- Directed by: Pedro Lazaga
- Screenplay by: Sandro Continenza; Bruno Corbucci; Alberto De Martino; Giovanni Grimaldi;
- Story by: Alberto De Martino; Italo Zingarelli;
- Produced by: Anacleto Fontini; Italo Zingarelli;
- Starring: Richard Harrison; Loredana Nusciak; Livio Lorenzon; Gérard Tichy;
- Cinematography: Bitto Albertini; Eloy Mella;
- Edited by: Otello Colangeli
- Distributed by: Metro Goldwyn Mayer
- Release dates: 11 October 1962 (Italy); 7 May 1964 (United States);
- Running time: 105 minutes
- Countries: Spain; Italy;

= Gladiators 7 =

Gladiators 7 is a 1962 film directed by Pedro Lazaga. The film has several elements from Akira Kurosawa's film The Seven Samurai.

==Plot==
A Greek gladiator seeks revenge for the murder of his father and finds his lover captured by an evil tyrant.

==Cast==
- Richard Harrison as Darius
- Loredana Nusciak as Aglaia
- Livio Lorenzon as Panurgus
- Gérard Tichy as Hiarba
- Edoardo Toniolo as Milon
- José Marco as Xeno
- Barta Barri as Flaccus
- Nazzareno Zamperla as Vargas (credited as Tony Zamperla)
- Franca Badeschi as Licia
- Enrique Ávila as Livius
- Antonio Molino Rojo as Macrobius
- Antonio Rubio as Mados
- Emilia Wolkowicz as Ismere

==Production==
The film was partially shot on some of the locations where El Cid was filmed.
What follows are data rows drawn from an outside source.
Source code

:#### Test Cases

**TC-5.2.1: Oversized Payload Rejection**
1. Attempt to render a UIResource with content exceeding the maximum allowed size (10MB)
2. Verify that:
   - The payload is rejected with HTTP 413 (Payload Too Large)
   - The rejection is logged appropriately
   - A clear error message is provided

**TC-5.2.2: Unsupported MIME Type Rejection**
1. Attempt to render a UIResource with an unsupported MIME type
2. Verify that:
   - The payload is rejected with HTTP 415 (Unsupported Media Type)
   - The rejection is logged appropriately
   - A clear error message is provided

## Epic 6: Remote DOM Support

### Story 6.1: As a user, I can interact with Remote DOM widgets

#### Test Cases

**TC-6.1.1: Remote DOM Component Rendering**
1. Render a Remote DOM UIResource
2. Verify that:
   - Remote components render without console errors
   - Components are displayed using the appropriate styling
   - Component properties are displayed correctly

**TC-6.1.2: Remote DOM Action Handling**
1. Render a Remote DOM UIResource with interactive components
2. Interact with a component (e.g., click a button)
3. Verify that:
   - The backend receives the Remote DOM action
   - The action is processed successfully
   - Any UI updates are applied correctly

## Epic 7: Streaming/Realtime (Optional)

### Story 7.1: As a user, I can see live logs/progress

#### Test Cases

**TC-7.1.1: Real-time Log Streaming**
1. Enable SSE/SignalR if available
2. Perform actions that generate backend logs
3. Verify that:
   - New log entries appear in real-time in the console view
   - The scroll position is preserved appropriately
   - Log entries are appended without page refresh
Parts of the film were shot in Spain.

==Release==
Gladiators 7 was released theatrically in Italy on 11 October 1962 with a 105 minute running time and in the United States on 6 May 1964 with a 92 minute running time.

==Reception==
In contemporary reviews, "Tube." of Variety found the film to have a cliche screenplay with "stiff acting" and "mechanical dubbing". "Tube." noted that among the action sequences, the best involved a bout between a bull and a bare-handed gladiator but that the film was "erratic in tempo and dramatically heavyhanded[sic]." A review in the Monthly Film Bulletin stated that "the customary ingredients of colour, passion, and swordplay, here lavishly applied, add up to a lighthearted and lusty swashbuckling film."